Ain’t Nothing but a Family Thing

It was a charmed evening until I got the call.  My favorite date and I had lingered over a couple of cocktails and a cigar on one of my regular patios before cabbing a mile north for dinner at a frequent dining haunt.  It was a bit embarrassing as my out of town companion watched far too many people say hello to me before we could even get to a table (it’s just an industry thing.)

We had made our way through a couple of small plates and then I got a text message from my sister: Dad in the hospital with a blood clot behind the knee, call me, call him xxx-xxx-xxxx.

I excused myself as politely as anyone who had received that message could and went outside to call my old man.  We don’t talk often, and our conversation leaned more towards the clinical.

“What has the doctor told you?”

“How are you feeling?”

“What is the course of treatment?”

I say goodnight with the comfort that this is a “serious but routine” condition and that the drugs are the logical treatment.  I am distracted through the rest of dinner, my mind occupied with thoughts of Dad’s illness and how much it is going to cost me (you want to talk about the health care crisis in this country, bring it; because it’s draining my portfolio faster than I can make fun of Rachel Ray.)

Later the next morning, I get the call from a doctor informing me that “the clot has started to move; the pharmaceutical option is no longer feasible and we’ve scheduled emergency surgery for later today.”  I am assured that, just like the blood clot itself, the surgery is serious but routine.

I’ve woken from surgery to an empty chair next to me.  It’s more painful than the site of your incisions, and scarier than any demons I’ve faced.

As inconvenient (and unnecessary according to the docs) it was, I wasn’t going to let him wake alone.  As awkward as it was going to be sitting in a hospital room with a father with whom I have not had a good relationship in a more than a score of years, I had to make the drive.  As much as my feelings were conflicted, my choice was made.
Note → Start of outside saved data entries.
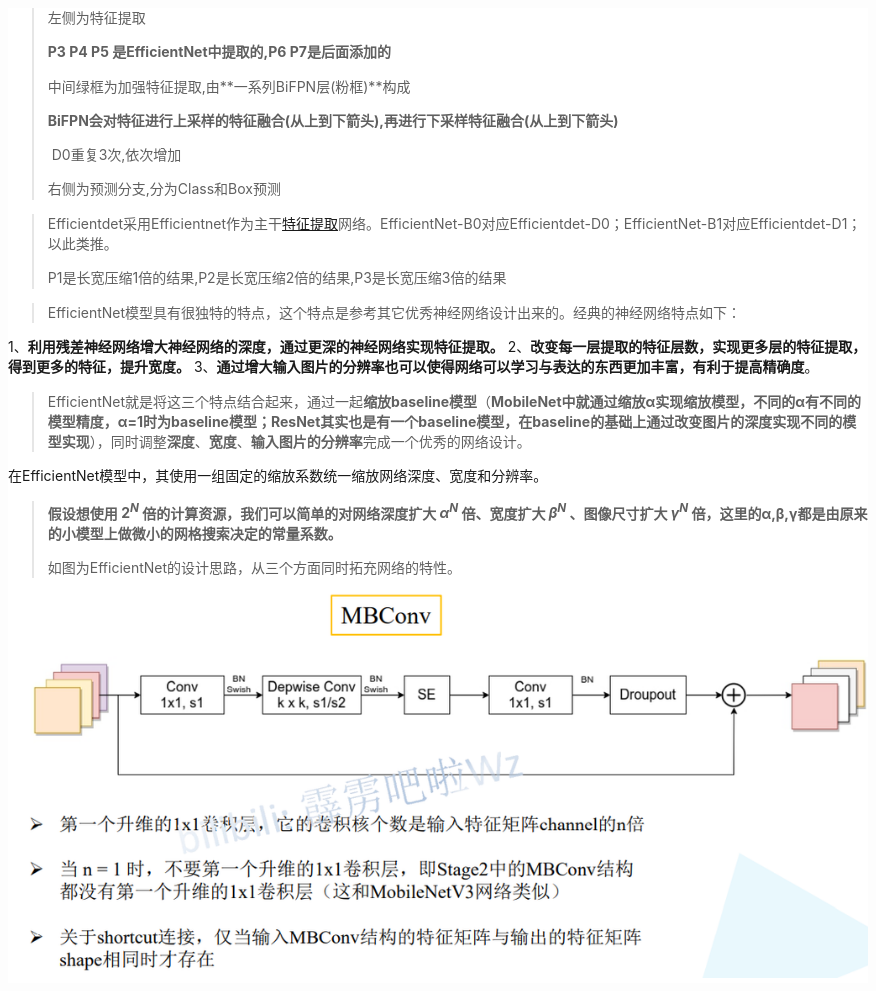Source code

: > 左侧为特征提取
>
> **P3 P4 P5 是EfficientNet中提取的,P6 P7是后面添加的**
>
> 中间绿框为加强特征提取,由**一系列BiFPN层(粉框)**构成
>
> ​    **BiFPN会对特征进行上采样的特征融合(从上到下箭头),再进行下采样特征融合(从上到下箭头)**
>
> ​	D0重复3次,依次增加
>
> 右侧为预测分支,分为Class和Box预测



> Efficientdet采用Efficientnet作为主干[特征提取](https://so.csdn.net/so/search?q=特征提取)网络。EfficientNet-B0对应Efficientdet-D0；EfficientNet-B1对应Efficientdet-D1；以此类推。
>
> P1是长宽压缩1倍的结果,P2是长宽压缩2倍的结果,P3是长宽压缩3倍的结果

> EfficientNet模型具有很独特的特点，这个特点是参考其它优秀神经网络设计出来的。经典的神经网络特点如下：

1、**利用残差神经网络增大神经网络的深度，通过更深的神经网络实现特征提取。**
 2、**改变每一层提取的特征层数，实现更多层的特征提取，得到更多的特征，提升宽度。**
 3、**通过增大输入图片的分辨率也可以使得网络可以学习与表达的东西更加丰富，有利于提高精确度**。

> EfficientNet就是将这三个特点结合起来，通过一起**缩放baseline模型**（**MobileNet中就通过缩放α实现缩放模型，不同的α有不同的模型精度，α=1时为baseline模型；ResNet其实也是有一个baseline模型，在baseline的基础上通过改变图片的深度实现不同的模型实现**），同时调整**深度**、**宽度**、**输入图片的分辨率**完成一个优秀的网络设计。

在EfficientNet模型中，其使用一组固定的缩放系数统一缩放网络深度、宽度和分辨率。

> **假设想使用 $2^N$ 倍的计算资源，我们可以简单的对网络深度扩大 $α^N$ 倍、宽度扩大 $β^N$ 、图像尺寸扩大 $γ^N$ 倍，这里的α,β,γ都是由原来的小模型上做微小的网格搜索决定的常量系数。**
>
> 如图为EfficientNet的设计思路，从三个方面同时拓充网络的特性。

![image-20211024165656474](笔记.assets/MBConv1.png)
My father was alone, and scared and wanted to be neither.  I was present and emotionally drained and didn’t have a choice about either.


17 Responses to Ain’t Nothing but a Family Thing

  1. Shannon says:

    Oh, I have so been there with my own dad and his health issues. It’s hard to do the right thing out of obligation, instead of desire, and it’s harder still when you don’t think the assistance will be gratefully received. Give me a call if you need to talk!

  2. I hope all goes well.

  3. Miss Scorpio says:

    The right thing is never the most enjoyable. Thinking of you.

  4. Christina says:

    I hope that he is doing better. It is never easy to be alone in the hospital.

  5. Fearless says:

    You made the right choice. And I hope that one day someone makes a choice and returns the favour.

  6. f.B says:

    Fearless’ hope is my own: that one day someone returns the favor.

  7. Elle Dubya says:

    ::prayers for your father::

  8. redheadwithbourbon says:

    You made the right choice. And even if he doesn’t return the favor (which you have to be at peace about), you know you did the right thing.

  9. kitty says:

    you’re doing (did?) the right thing. one can only hope that someone will someday do the same for you. we should all be so lucky.

  10. brookem says:

    sending some good vibes.

  11. lemmonex says:

    Yeah…I know this. It sucks. I am sorry.

    Also, wish I could be more eloquent, but sometimes it is enought to know someone else knows and I know.

  12. Lazygal says:

    I’ve been the one in hospital, and the one without a good parental relationship. YOU are doing the right thing, and that’s all that matters.

  13. Lisa says:

    That’s so scary. I’m so sorry, and I’m sending you both positive energy. Please let me know if there’s anything I can do for you.

  14. Julie says:

    I’m so sorry about this.. I’m sure you feel as if you’ve been put through the ringer. I’m glad you went though and I have nothing but big hugs for you.

  15. Being a good person means doing the right thing even when it’s the most difficult. Ergo, you my dear, are a good person.

  16. dan-E says:

    I hope everything works out okay for the both of you.

  17. lacochran says:

    I hope you and your Dad are okay.